** Opening Source extract block **
Labrinth not involved in Euphoria's third season
Getty ImagesThe third season of TV drama Euphoria will not feature music by Labrinth, HBO confirmed on Friday, after the pop star previously said he was "done" with the industry.
The London singer and producer wrote the dramatic, moody score and several songs for the first two series of the popular US teen drama.
Last year, HBO, which broadcasts Euphoria, announced that he would be part of the returning show, this time joined by fellow composer Hans Zimmer.
But in March, Labrinth distanced himself from the forthcoming chapter in a strongly worded Instagram post which criticised the network and record label Columbia, which releases the soundtrack.
Labrinth criticised the show in an expletive-heavy statement, which concluded: "I'm out. Thank you and good night."
In an update posted on Saturday - ahead of the release of season three in the US on Sunday followed by the UK on Monday - Labrinth explained he will not let people treat him badly.
"People will comfortably lie in this industry and still call themselves honest people," he wrote.
"So no cap, I decided to remove whatever music I had in [Euphoria]. I spoke to HBO, as far as I know, we are cool. I left because, last truth, when I work for someone, their vision is paramount to me. But I don't let people treat me like [expletive]".
HBO confirmed he was no longer involved in the show but did not elaborate on the reasons why. BBC News has also approached Labrinth's representatives and Columbia for a response.
Labrinth sang several of his songs from the first two seasons of Euphoria, including Still Don't Know My Name, while performing at the Coachella music festival in California this weekend.
'The sound of Euphoria'
His eclectic brand of cinematic-sounding pop music blends R&B, electronic, hip-hop and soul. One atmospheric track taken from the show, Never Felt So Alone - a collaboration with Billie Eilish - earned him a Grammy nomination in 2024.
Asked to explain what had happened with Labrinth and Euphoria, the show's creator and writer Sam Levinson recently told Rolling Stone: "I don't know."
He added: "He [Labrinth] is an incredible collaborator and someone who really built the foundation of the sound of Euphoria."
On adding Oscar-winner Zimmer into the mix, Levinson said: "On Euphoria, each character's storyline is like its own film in a way.
"In general, I was less interested in needle drops and more interested in something that guided us through this world.
** Closing Source extract block **
* **Tasks**:
1. Reproduce word for word the passage of the article on Labrinth and Euphoria from "Labrinth not involved" up to and including "US teen drama.".
2. According to the article on Labrinth and Euphoria, which fellow composer did HBO announce would join Labrinth on the returning show?
The records have no connection to the article on Labrinth and Euphoria.
** Opening Entries supplied block **
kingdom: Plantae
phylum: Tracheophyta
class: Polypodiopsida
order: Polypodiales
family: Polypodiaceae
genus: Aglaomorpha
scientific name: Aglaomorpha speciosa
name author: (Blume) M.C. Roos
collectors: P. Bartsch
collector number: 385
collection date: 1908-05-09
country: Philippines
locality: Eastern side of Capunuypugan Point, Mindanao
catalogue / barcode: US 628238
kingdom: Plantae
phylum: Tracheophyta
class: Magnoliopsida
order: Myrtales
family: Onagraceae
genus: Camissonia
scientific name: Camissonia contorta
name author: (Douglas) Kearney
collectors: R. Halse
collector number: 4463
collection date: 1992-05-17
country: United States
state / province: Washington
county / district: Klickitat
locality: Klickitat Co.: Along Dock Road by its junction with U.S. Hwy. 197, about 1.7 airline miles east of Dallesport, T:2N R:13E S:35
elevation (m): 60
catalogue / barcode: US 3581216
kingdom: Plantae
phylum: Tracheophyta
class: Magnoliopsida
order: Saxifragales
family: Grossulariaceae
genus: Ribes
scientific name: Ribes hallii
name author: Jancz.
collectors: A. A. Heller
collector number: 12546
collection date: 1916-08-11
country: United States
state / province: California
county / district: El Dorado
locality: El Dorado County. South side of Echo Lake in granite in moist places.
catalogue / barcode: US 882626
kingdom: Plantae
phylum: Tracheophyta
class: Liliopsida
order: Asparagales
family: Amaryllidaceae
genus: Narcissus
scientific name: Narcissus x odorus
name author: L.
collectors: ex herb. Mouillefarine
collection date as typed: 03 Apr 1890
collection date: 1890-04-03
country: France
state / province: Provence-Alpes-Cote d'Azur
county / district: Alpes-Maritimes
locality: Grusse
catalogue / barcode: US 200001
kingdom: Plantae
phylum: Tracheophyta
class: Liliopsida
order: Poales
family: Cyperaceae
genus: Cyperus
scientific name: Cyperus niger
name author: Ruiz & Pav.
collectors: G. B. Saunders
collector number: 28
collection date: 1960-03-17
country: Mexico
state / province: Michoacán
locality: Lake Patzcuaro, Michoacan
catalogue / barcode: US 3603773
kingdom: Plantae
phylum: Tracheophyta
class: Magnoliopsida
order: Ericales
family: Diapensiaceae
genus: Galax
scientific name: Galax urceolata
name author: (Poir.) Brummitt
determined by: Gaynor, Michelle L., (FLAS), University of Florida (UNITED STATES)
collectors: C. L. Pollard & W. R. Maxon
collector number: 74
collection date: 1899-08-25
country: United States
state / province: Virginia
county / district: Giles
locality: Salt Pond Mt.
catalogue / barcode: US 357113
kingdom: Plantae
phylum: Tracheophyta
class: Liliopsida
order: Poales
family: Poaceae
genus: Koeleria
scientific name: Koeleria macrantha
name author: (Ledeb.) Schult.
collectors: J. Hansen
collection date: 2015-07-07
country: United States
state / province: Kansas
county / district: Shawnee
** Closing Entries supplied block **
* **Exercise answers**:
1.
Labrinth not involved in Euphoria's third season
Getty ImagesThe third season of TV drama Euphoria will not feature music by Labrinth, HBO confirmed on Friday, after the pop star previously said he was "done" with the industry.
The London singer and producer wrote the dramatic, moody score and several songs for the first two series of the popular US teen drama.

2. Hans Zimmer